ASSIGNED TASK: Write out all of the data below, line by line, without changing anything.

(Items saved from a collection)
***

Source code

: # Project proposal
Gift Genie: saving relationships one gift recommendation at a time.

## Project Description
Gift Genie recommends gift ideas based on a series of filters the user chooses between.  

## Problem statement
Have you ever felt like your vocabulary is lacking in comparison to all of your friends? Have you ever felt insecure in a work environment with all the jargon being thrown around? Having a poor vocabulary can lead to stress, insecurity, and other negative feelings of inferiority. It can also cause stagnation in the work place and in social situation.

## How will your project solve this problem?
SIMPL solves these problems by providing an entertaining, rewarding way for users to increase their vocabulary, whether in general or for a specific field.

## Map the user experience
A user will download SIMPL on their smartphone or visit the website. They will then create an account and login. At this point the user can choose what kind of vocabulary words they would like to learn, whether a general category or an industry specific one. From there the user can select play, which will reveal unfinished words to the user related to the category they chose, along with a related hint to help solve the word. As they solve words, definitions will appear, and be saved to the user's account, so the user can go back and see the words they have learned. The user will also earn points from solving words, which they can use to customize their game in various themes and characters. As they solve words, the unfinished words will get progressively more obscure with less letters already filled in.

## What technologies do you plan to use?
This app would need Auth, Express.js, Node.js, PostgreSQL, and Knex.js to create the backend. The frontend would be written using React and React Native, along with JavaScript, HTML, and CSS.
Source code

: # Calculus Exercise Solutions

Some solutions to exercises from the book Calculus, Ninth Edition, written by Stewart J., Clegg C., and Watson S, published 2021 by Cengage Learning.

***

EXERCISE RESULT:
Source code

: # Project proposal
Gift Genie: saving relationships one gift recommendation at a time.

## Project Description
Gift Genie recommends gift ideas based on a series of filters the user chooses between.  

## Problem statement
Have you ever felt like your vocabulary is lacking in comparison to all of your friends? Have you ever felt insecure in a work environment with all the jargon being thrown around? Having a poor vocabulary can lead to stress, insecurity, and other negative feelings of inferiority. It can also cause stagnation in the work place and in social situation.

## How will your project solve this problem?
SIMPL solves these problems by providing an entertaining, rewarding way for users to increase their vocabulary, whether in general or for a specific field.

## Map the user experience
A user will download SIMPL on their smartphone or visit the website. They will then create an account and login. At this point the user can choose what kind of vocabulary words they would like to learn, whether a general category or an industry specific one. From there the user can select play, which will reveal unfinished words to the user related to the category they chose, along with a related hint to help solve the word. As they solve words, definitions will appear, and be saved to the user's account, so the user can go back and see the words they have learned. The user will also earn points from solving words, which they can use to customize their game in various themes and characters. As they solve words, the unfinished words will get progressively more obscure with less letters already filled in.

## What technologies do you plan to use?
This app would need Auth, Express.js, Node.js, PostgreSQL, and Knex.js to create the backend. The frontend would be written using React and React Native, along with JavaScript, HTML, and CSS.
Source code

: # Calculus Exercise Solutions

Some solutions to exercises from the book Calculus, Ninth Edition, written by Stewart J., Clegg C., and Watson S, published 2021 by Cengage Learning.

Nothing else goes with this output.